Miss Aurett retint avec peine un cri de surprise. Cinq individus étaient là et elle reconnaissait en eux les passagers chinois embarqués à Honolulu.

Or, jusqu’à ce jour, ces personnages avaient feint de ne point se connaître. Dans quel but se réunissaient-ils ainsi, au milieu de la nuit, dans ce lieu où nul ne pénétrait ?

Sir Murlyton se faisait la même question. Quant au journaliste, il regardait curieusement, attendant que le mystère s’expliquât de lui-même.

— Frères, Han, Jap, Toung et Li, commença celui qui paraissait être le chef, écoutez-moi.

Il parlait d’une voix couverte, mais qui arrivait jusqu’aux Européens.

— Ah ! ça, murmura Armand tout interloqué, voilà que je comprends le chinois maintenant.

— Deux d’entre vous, continua l’orateur, ont été élevés par les Prêtres blancs. Ils ignorent la langue des fils de Han, je m’exprimerai donc en patois hawaïen, car tous doivent entendre.

— Bon, bon, souligna le Parisien, l’explication me rassure.

La main d’Aurett s’appuya sur le bras du jeune homme pour l’inviter au silence. Le Chinois continuait :

— Frères, demain nous atteindrons Nagasaki où Jap, Toung et Li descendront à terre pour gagner la côte chinoise à bord de la première jonque marchande qui se présentera.

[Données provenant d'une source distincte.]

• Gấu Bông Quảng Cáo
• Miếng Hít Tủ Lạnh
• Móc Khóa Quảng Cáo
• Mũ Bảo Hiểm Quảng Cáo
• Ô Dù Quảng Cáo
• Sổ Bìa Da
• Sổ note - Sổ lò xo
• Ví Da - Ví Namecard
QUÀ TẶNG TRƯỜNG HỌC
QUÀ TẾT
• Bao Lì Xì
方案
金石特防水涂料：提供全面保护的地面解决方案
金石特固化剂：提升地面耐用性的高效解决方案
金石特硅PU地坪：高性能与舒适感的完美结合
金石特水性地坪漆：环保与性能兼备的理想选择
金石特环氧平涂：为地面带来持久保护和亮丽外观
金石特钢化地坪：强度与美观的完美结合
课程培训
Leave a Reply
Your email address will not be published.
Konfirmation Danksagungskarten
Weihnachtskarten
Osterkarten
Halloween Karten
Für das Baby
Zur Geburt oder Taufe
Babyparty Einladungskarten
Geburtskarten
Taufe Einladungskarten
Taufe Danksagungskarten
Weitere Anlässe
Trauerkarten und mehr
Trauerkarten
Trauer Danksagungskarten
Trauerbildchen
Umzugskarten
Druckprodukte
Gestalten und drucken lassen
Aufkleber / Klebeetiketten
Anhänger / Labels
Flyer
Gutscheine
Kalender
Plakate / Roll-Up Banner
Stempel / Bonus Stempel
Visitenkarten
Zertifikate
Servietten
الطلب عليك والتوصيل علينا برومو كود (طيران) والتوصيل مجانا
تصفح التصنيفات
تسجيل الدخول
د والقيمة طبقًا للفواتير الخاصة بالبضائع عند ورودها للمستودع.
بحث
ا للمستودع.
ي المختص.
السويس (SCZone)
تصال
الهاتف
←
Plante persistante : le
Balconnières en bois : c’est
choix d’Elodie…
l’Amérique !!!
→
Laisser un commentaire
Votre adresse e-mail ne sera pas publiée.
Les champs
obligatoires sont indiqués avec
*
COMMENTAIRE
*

Les Chinois inclinèrent la tête.

— Vous savez pourquoi notre chef suprême nous a rappelés. Notre Société « Pas d’hypocrisie » mérite son nom. Le moindre des adeptes sait pourquoi et contre quoi il combat. Chacun de nous représente un détachement qu’il faut réunir à Péking à une date que je vais vous dire.

— Ce sera fait, répondirent les autres d’une seule voix.

— Bien. Maintenant voici quels sont les ordres de notre Grand-Maître et les faits qui les motivent : Nous fils de Han, nous voulons rendre la Chine aux Chinois et chasser les envahisseurs mandchous qui détiennent le pouvoir. Or, leur chef qu’ils qualifient orgueilleusement de « Fils du Ciel », sent son trône trembler sous la poussée d’un peuple marchant à la liberté. Apeuré, il tend les bras vers les étrangers d’Europe, espérant qu’ils le défendront contre nos entreprises. Il leur a déjà permis d’établir des comptoirs sur les côtes, maintenant il rêve de leur ouvrir l’intérieur du pays.

Un grognement interrompit celui qui parlait. Ses auditeurs avaient eu un même geste de menace et leurs faces jaunes, contractées par la colère, étaient effrayantes.